For large area cells, the record has recently been set to 24.2% by Sunpower.22 The gap in efficiency between actual devices and the theoretical limit can be attributed to additional technological loss processes in the solar cell. Compared to the record-efficiencies, conventional mass-produced Si solar cells typically exhibit lower efficiencies of approximately 16-18%. By transferring, adapting and implementing the technology developed for high efficiency cells, the performance of mass-produced solar cells can be further improved. The quest for higher cell efficiencies is directly related to the ongoing reduction of the costs per Wp. Other recent technological trends to cut production costs are related to a decrease in the Si wafer thickness and the reduction of the amount of expensive silver used for the metallization (for example, using electroplated copper in the future).

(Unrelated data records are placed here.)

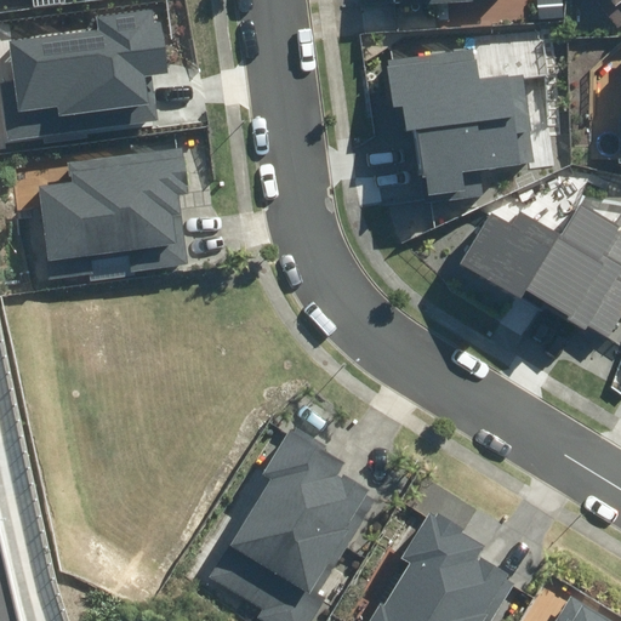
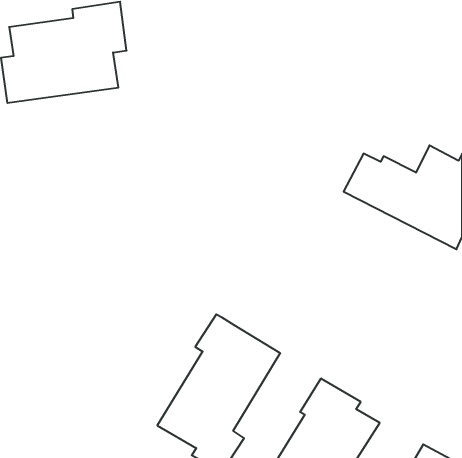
building: [380,50,537,206] -> none
building: [40,146,189,284] -> none

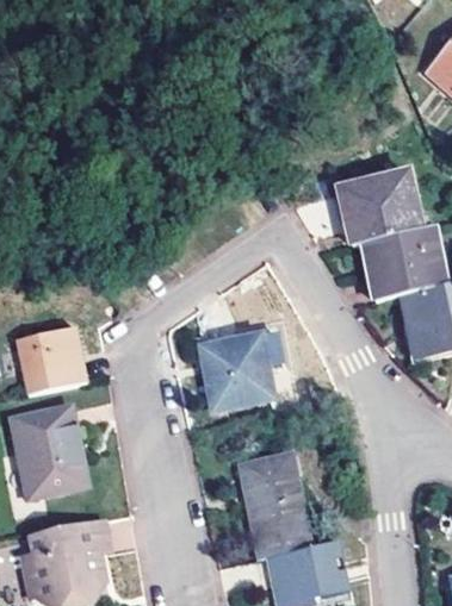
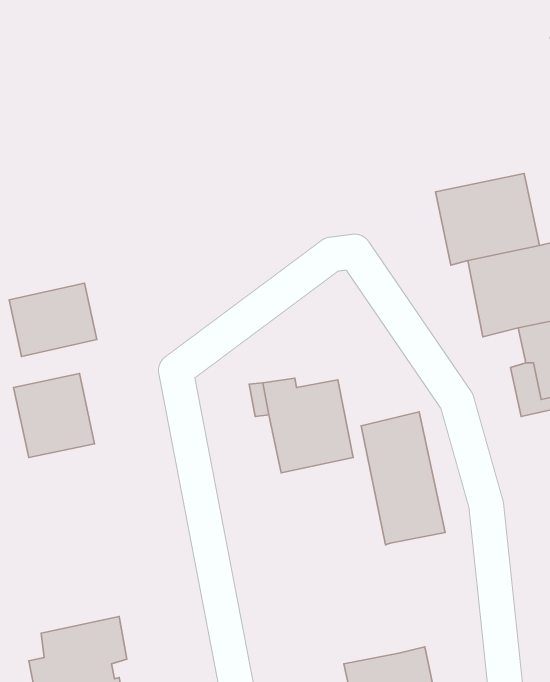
building: none -> [9,283,97,356]
building: [10,404,83,495] -> none
building: [247,452,312,556] -> [361,412,445,545]

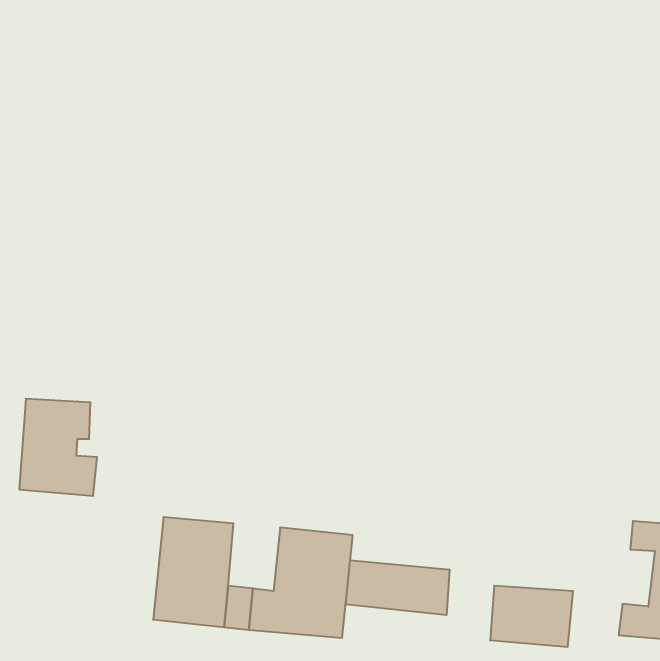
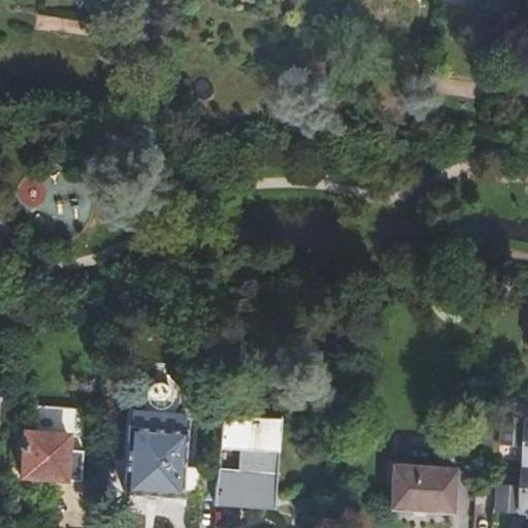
building: [19,399,97,496] -> [25,404,87,482]
building: [346,560,449,615] -> none

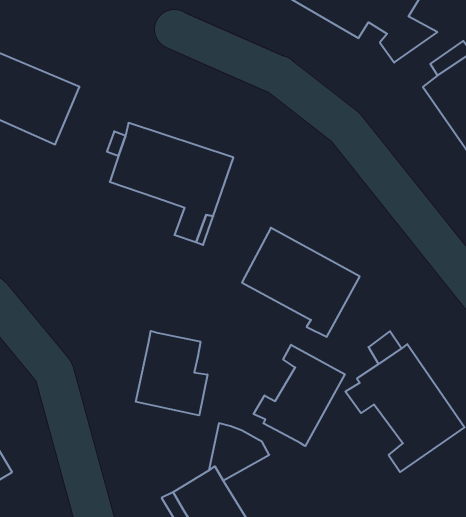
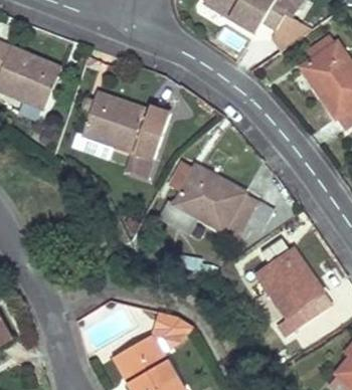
building: [136,331,207,415] -> none
building: [254,345,345,446] -> none

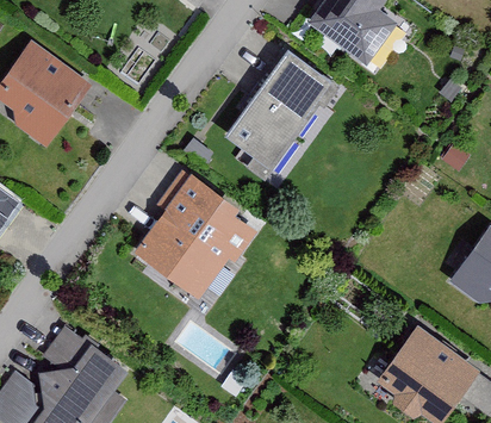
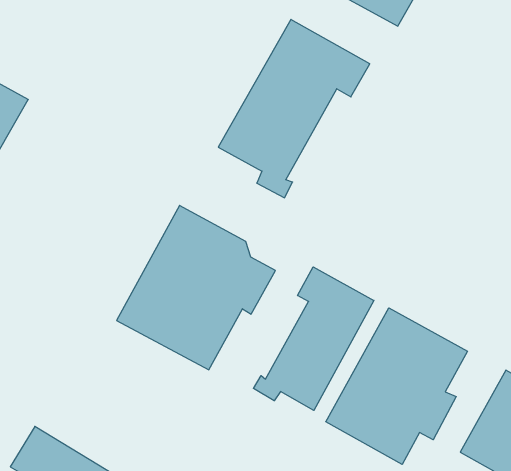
building: none -> [253,267,374,410]
building: none -> [326,308,467,464]

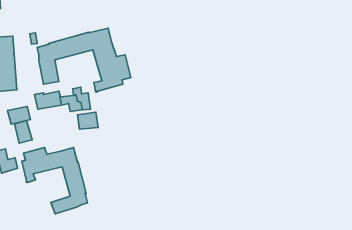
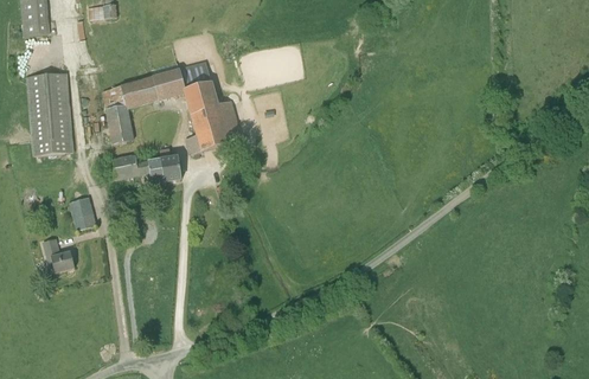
building: [8,106,30,124] -> none
building: [78,112,98,129] -> none
building: [22,147,88,214] -> none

Over the years, a multitude of high-efficiency solar cell device architectures has been designed and many different strategies have been developed to mitigate technological losses. A large share of the work described in this thesis is concerned with one such “loss minimization” strategy: surface passivation. Surface passivation stands for the reduction in the carrier recombination through the defect states that are abundantly present at pristine surfaces. Effective surface passivation is a prerequisite for obtaining high energy conversion efficiencies. Due to various recent developments, the implementation of (rear) surface passivation schemes in (conventional) solar cells has a prime position on the technological roadmap of many solar cell manufactures. To provide a context for surface passivation, some of the other key strategies to mitigate solar cell losses will be briefly discussed next.

Mitigating fundamental and technological losses

The fundamental and technological loss mechanisms are schematically depicted in Figs.

2a/b. Whereas technological losses can be reduced to some extent by engineering and optimizing a given solar cell concept, to overcome the fundamental losses, disruptive novel “next generation” technologies are required. For instance, to reduce thermalisation losses, hot carrier solar cells have been proposed.[22] These cells should feature energy selective contacts in order to utilize the excess energy of the photon before it thermalises to the band gap. An approach to reduce the transmission losses is photon upconversion.[24] By the application of an upconvertor material, which typically exhibits Er3+ ions, sub band gap photons are combined to form a high energy photon that can be absorbed by the solar cell.

Other approaches include use of photon downshifting materials or tandem cells. Although these next generation concepts hold the promise of high solar cell efficiencies and are an exciting field of research, the technological feasibility, let alone the cost-efficiency, has not been demonstrated in most cases at present.

Figure 2: (a) Band gap diagram illustrating fundamental losses: (1) Transmission; (2) thermalisation and (3) Auger and radiative recombination. Fig. (b) Technological losses illustrated for a standard ptype Si cell: Optical losses including (a1) Reflection; (a2) Shading; (a3) Parasitic absorption; (b) Electronic recombination in emitter, base and at front and rear surfaces; (c) Resistive losses. Fig. (c) High-efficiency PERL cell (Passivated emitter rear locally diffused) cell design to reduce surface recombination by implementation of surface passivation schemes, local (diffused) p+ rear BSF, selective emitter and high-aspect ratio front contacts. Fig. (d). High-efficiency back-junction back contacted cell design with n-type Si base, eliminating shading losses completely.